人类基因组包含超过300万个小开放阅读框（smORF，长度小于150个密码子）。核糖体谱分析和蛋白质基因组学改变了我们对这些序列的理解，表明其中数千个smORF正在被积极翻译，数百个通过质谱法可检测到肽段。然而，在30亿碱基对的人类基因组中密码子的随机排列自然会偶然产生smORF，这表明许多可能代表翻译噪声或调控元件，而非功能性蛋白质。这一观点得到以下事实的支持：大多数正在翻译的smORF出现在上游开放阅读框（uORF）中，其通常调控经典编码序列的翻译，而非编码生物活性微蛋白。随着人们对揭示具有生物学意义的微蛋白的兴趣日益增加，一个关键挑战依然存在：区分功能性smORF与非功能性或调控性翻译产物。尽管诸如个别微蛋白研究或大规模筛选等实证方法可能有所帮助，但这些方法耗时、昂贵且存在技术局限性。因此需要新的互补策略。

方法

为应对这一挑战，我们开发了ShortStop，这是一个计算框架，其基于并非所有正在翻译的smORF都会产生功能性蛋白质这一理念，但产生功能性蛋白质的smORF可能类似于实验表征的微蛋白。ShortStop将smORF分为两个参考组：瑞士蛋白质数据库类似微蛋白（SAM），其类似于已知微蛋白；以及PRISM（物理化学性质类似于计算机模拟微蛋白），其为合成序列，旨在匹配正在翻译的smORF的组成，但缺乏序列顺序或进化选择，因此用作非功能性肽段的替代物。

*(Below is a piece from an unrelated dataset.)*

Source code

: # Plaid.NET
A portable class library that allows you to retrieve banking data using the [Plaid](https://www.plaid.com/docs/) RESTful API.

这种两类系统使机器学习能够帮助为下游研究对smORF进行优先级排序。

结果

ShortStop在所有类别中均实现了高精度（90 - 94%）、召回率（87 - 96%）和F1分数（90 - 93%）。当应用于已发表的正在翻译的smORF数据集时，ShortStop将约8%分类为具有类似于瑞士蛋白质数据库微蛋白生化特性的候选物（即称为SAM）。其余92%类似于计算机模拟生成的序列（即称为PRISM），代表非经典蛋白质、非功能性肽段或调控性翻译事件。SAM显示出较低的C端疏水性（与蛋白酶体降解减少相关）以及在中性pH下更大的N端亲水性，表明其溶解性和细胞内稳定性有所改善。ShortStop还鉴定出其他方法遗漏的微蛋白，包括由类固醇生成急性调节蛋白（StAR）基因中的上游重叠smORF编码的一种微蛋白，其在人类细胞和类固醇生成组织中可检测到。在一个临床肺癌数据集中，ShortStop发现了差异表达的微蛋白候选物，其中几种通过质谱法得到验证。